Page is widely considered, by both musical peers and guitarists, one of the greatest and most influential guitarists. His experiences in the studio and with the Yardbirds were key to the success of Led Zeppelin in the 1970s. As a record producer, songwriter and guitarist, he helped make Zeppelin a prototype for countless future rock bands and was one of the major driving forces behind the rock sound of that era, influencing a host of other guitarists.

Guitarists influenced by Page include Eddie Van Halen, Ace Frehley, Joe Satriani, John Frusciante, Kirk Hammett, Joe Perry, Richie Sambora,  Slash, Dave Mustaine, Mick Mars, Alex Lifeson, Steve Vai, Dan Hawkins, and Char, among others. John McGeoch was described as "the new wave Jimmy Page" by Mojo magazine.

Queen's Brian May told Guitarist in 2004: "I don't think anyone has epitomised riff writing better than Jimmy Page—he's one of the great brains of rock music."

Equipment and techniques

Guitars

For the recording of most of Led Zeppelin material from Led Zeppelin's second album onwards, Page used a Gibson Les Paul guitar (sold to him by Joe Walsh) with Marshall amplification. A Harmony Sovereign H-1260 was used in-studio on Led Zeppelin III and Led Zeppelin IV and on-stage from 5 March 1971 to 28 June 1972. During the studio sessions for Led Zeppelin and later for recording the guitar solo in "Stairway to Heaven", he used a Fender Telecaster (a gift from Jeff Beck). He also used a Danelectro 3021, tuned to DADGAD, most notably on live performances of "Kashmir".

Page also plays his guitar with a cello bow, as on the live versions of the songs "Dazed and Confused" and "How Many More Times". This was a technique he developed during his session days. On MTV's Led Zeppelin Rockumentary, Page said that he obtained the idea of playing the guitar with a bow from David McCallum, Sr. who was also a session musician. Page used his Fender Telecaster and later his Gibson Les Paul for his bow solos.

▶ [Try it] According to the Jimmy Page passage, who sold Page the Gibson Les Paul he used for most Led Zeppelin recordings from the second album onward? Please answer in a few words. The rows that come next have nothing to do with this exercise.

▶ [Source information]
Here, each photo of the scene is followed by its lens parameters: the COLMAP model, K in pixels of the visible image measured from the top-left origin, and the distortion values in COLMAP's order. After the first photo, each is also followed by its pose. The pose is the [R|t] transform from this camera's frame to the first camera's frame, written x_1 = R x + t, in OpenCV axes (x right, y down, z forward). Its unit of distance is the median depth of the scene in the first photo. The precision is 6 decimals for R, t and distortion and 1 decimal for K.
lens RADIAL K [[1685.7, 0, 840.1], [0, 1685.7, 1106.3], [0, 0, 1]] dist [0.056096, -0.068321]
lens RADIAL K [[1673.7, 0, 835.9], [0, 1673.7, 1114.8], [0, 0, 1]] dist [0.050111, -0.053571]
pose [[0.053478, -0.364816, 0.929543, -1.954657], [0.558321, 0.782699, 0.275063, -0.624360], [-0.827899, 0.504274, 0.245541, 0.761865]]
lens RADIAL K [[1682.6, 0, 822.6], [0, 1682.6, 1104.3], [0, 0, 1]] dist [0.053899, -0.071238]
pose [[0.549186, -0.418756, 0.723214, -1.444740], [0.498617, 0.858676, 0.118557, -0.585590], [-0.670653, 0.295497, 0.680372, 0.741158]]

▶ [Solution to the exercise] Joe Walsh.